BOSTON (CBS) - It looks like a simple caulking gun. But it's no ordinary tool.
"The potential impact is truly revolutionary," says Dr. David King.
Dr. King is a trauma surgeon at Massachusetts General Hospital. He has seen the horror of battle up close from the Boston Marathon bombings to war zones as an Army medic.
"Guys who have to be pronounced dead because they have an injury that could be fixed but they died before you could even get your hands on them... extremely frustrating."
To give these wounded warriors a fighting chance Dr. King has teamed up with Arsenal Medical of Watertown to develop a so-called trauma foam.
"It's really about taking someone who is going to die and giving them a couple of hours to get to a surgeon where once you get to a surgeon you have a pretty good chance of survival," explains Dr. Upma Sharma, the director of material science at Arsenal Medical.
Once a soldier is hit with enemy fire or a road-side bomb it's crucial to stop internal bleeding. That's where this foam comes in.
This is "an intervention that can be done on the ground, in the mud, on the battlefield," explains Dr. King.
Once injected into the body the foam quickly expands to fill the abdominal cavity. This applies life-saving pressure and can stabilize the patient.

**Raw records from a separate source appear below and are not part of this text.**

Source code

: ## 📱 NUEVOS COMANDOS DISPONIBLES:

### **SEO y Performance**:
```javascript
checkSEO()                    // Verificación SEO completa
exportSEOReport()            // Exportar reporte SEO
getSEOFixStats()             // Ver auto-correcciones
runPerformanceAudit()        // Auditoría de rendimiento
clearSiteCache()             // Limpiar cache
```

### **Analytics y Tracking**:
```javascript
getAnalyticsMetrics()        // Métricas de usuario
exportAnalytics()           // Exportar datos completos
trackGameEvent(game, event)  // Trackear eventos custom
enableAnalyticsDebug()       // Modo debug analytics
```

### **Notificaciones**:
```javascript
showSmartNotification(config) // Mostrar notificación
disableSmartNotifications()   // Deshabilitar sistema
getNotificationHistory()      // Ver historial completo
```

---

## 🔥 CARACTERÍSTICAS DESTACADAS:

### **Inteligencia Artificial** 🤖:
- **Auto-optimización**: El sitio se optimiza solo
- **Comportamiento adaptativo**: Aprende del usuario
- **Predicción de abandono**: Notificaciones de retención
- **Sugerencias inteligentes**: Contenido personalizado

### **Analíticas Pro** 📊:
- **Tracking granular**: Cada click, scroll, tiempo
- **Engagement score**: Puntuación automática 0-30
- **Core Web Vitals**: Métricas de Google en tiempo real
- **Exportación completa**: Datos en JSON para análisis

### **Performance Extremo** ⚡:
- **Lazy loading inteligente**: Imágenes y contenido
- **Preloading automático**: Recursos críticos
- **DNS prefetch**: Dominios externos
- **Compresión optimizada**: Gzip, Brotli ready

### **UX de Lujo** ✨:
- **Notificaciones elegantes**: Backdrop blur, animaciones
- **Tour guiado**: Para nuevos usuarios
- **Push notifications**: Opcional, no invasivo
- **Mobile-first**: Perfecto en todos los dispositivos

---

Once the patient reaches an operating room the foam can be easily peeled away.
The Arsenal Medical team gave us a demonstration. They filled the bottom of a container with the liquid and within 90 seconds its expanded and hardened to fill the space. In a second demonstration we saw the foam force a balloon to fully inflate.
While the foam was designed for combat it could save lives here at home too.
Dr. Sharma says, "we're learning that there is a really large civilian need as well," like car crashes, a gunshot wound, or even a bad fall.
Until now the foam has been a virtual success in sci-fi video games. Fans of the video game "Halo" know it as Bio-foam. And thanks to a $25 million grant from the Department of Defense, Arsenal Medical's real-life foam could win FDA approval later this year.
"I will take having a surviving casualty any day as a big win for us," says Dr. King. And he hopes to see that big win on his next deployment.